# SOURCE DATA
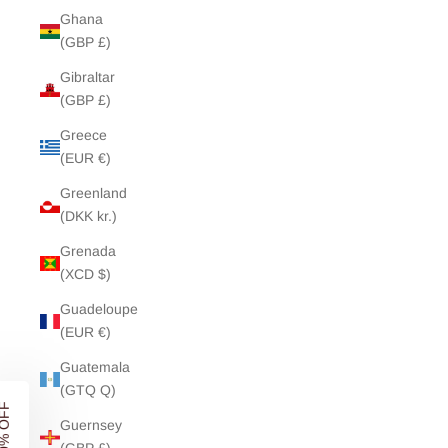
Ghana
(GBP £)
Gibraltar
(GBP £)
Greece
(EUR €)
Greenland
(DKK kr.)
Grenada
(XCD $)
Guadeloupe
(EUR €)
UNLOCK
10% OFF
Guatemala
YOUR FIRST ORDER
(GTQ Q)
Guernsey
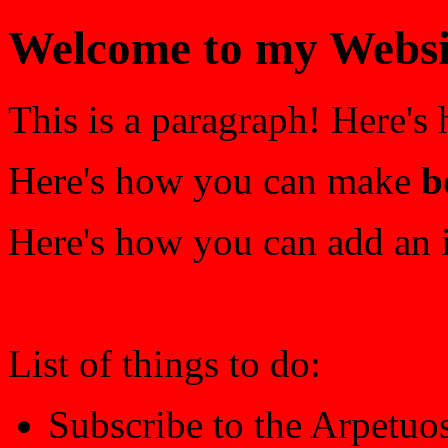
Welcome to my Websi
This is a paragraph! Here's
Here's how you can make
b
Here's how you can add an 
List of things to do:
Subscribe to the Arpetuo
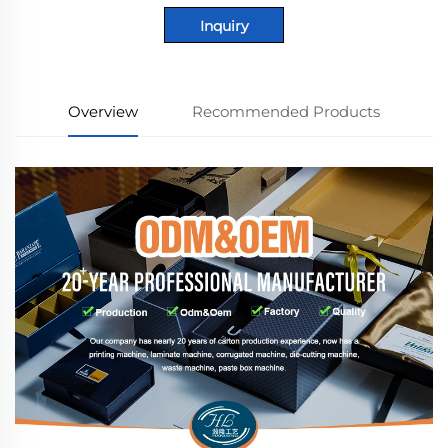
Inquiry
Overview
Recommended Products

==

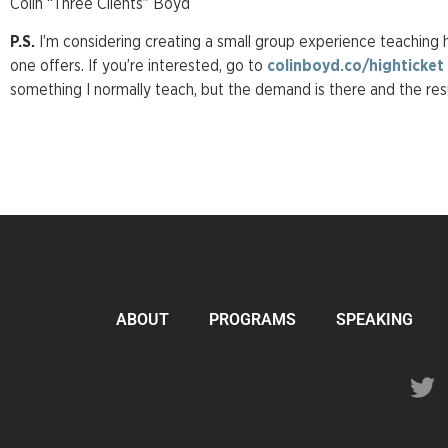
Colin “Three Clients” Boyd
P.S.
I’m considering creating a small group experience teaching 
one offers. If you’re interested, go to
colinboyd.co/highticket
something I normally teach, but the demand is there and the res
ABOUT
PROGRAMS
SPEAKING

# WORK REQUIRED
Among the records above, locate the line containing "List of things" and the line containing "Recommended Products", then transcribe exactly the lines starting at the first and ending at the second, with no pictures.

# EXERCISE RESPONSE
List of things to do:
Subscribe to the Arpetuo
Inquiry
Overview
Recommended Products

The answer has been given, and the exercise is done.